What needs to be done:
Pick out and copy every line below that has the word "control".

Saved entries

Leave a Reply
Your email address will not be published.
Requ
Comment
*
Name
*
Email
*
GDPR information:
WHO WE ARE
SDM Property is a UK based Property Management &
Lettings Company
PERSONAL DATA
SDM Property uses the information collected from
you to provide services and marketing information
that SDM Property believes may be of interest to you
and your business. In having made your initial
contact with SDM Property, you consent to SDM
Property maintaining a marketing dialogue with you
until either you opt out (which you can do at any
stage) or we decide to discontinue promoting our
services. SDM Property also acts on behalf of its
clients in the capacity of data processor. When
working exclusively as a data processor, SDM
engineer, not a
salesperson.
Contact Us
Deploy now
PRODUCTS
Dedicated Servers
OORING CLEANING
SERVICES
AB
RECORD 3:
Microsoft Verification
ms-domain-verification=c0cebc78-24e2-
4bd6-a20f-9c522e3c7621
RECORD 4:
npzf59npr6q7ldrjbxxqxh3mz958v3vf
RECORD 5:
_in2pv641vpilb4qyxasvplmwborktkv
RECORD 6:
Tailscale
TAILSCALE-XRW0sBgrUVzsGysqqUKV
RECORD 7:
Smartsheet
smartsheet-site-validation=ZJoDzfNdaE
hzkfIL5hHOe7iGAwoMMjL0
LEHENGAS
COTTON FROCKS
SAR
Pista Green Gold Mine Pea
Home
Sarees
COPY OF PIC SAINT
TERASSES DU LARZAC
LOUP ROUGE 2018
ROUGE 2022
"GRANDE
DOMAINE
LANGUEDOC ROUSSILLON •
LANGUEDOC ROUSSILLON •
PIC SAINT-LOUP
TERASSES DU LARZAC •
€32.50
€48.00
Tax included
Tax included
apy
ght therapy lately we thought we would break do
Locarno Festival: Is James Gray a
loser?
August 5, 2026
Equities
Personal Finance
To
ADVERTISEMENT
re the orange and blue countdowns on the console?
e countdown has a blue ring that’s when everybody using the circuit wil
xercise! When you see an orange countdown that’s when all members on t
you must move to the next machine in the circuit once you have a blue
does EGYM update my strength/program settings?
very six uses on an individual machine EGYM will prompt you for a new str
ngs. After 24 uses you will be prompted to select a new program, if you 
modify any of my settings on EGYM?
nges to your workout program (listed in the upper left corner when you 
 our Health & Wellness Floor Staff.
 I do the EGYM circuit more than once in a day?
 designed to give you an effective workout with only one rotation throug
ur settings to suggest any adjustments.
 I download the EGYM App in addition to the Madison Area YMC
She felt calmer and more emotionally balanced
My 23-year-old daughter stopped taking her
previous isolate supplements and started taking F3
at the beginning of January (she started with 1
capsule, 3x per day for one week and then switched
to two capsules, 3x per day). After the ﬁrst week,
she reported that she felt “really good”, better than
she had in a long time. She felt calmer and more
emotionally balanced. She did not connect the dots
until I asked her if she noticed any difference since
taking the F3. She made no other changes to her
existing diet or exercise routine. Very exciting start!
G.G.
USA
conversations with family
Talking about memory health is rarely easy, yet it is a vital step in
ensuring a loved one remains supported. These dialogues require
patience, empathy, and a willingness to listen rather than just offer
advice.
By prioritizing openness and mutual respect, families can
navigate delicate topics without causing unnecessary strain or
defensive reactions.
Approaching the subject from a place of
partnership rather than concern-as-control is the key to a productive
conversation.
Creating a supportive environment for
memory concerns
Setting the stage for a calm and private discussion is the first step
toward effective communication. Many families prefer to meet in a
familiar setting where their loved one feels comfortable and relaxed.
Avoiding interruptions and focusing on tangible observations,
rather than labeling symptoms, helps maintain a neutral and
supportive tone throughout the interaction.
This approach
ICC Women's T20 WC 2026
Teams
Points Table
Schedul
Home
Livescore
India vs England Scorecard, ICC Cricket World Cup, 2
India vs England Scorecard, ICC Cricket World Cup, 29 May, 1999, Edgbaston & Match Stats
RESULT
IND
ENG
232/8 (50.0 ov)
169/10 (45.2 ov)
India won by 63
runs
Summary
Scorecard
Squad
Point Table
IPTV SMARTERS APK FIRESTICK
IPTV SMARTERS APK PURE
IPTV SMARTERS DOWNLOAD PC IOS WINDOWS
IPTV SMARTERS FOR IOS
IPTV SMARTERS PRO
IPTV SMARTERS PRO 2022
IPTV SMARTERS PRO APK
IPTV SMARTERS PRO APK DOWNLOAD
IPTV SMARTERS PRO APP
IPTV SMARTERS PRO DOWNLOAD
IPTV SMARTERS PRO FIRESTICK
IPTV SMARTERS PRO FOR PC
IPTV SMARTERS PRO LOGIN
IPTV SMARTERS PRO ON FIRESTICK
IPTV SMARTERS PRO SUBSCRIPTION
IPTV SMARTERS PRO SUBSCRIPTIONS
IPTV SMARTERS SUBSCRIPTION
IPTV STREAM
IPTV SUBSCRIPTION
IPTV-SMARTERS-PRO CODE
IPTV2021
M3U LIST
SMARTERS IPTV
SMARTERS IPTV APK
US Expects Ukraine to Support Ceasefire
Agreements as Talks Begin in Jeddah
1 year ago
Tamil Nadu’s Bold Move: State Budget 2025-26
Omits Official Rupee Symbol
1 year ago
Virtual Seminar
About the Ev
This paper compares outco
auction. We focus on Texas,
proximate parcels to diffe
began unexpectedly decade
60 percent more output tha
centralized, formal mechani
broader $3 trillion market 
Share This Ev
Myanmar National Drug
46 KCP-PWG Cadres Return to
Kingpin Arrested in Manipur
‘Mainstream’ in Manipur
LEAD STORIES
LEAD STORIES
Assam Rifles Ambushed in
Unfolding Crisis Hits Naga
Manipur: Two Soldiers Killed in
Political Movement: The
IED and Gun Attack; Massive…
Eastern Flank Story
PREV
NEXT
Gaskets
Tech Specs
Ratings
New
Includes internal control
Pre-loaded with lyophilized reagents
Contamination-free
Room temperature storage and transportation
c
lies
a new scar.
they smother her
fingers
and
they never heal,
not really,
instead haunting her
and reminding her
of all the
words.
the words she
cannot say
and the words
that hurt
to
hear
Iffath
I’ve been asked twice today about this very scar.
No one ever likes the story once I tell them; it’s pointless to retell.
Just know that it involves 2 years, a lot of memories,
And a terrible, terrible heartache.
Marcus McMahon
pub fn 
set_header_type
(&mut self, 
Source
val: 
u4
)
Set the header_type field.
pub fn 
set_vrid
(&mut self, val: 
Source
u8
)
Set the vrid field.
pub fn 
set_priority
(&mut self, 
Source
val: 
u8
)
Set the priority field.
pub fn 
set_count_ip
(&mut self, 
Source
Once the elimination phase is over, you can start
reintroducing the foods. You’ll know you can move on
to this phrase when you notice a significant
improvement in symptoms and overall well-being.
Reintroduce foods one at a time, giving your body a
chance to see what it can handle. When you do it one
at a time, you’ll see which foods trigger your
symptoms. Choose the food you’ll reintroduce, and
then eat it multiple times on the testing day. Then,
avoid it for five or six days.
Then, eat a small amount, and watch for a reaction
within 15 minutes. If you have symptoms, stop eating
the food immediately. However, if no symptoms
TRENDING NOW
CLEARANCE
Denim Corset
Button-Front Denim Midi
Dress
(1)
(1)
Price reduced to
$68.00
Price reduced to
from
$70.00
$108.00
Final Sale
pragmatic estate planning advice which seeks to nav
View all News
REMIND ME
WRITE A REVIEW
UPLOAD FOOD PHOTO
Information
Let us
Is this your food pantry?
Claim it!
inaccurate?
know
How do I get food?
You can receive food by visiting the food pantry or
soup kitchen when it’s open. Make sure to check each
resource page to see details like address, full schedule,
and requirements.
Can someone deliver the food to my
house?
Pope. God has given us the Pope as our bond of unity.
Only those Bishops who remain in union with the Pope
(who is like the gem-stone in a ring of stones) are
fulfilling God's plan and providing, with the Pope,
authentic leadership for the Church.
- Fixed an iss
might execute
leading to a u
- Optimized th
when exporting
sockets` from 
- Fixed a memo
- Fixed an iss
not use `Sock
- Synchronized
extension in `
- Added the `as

Task output:
partnership rather than concern-as-control is the key to a productive
Includes internal control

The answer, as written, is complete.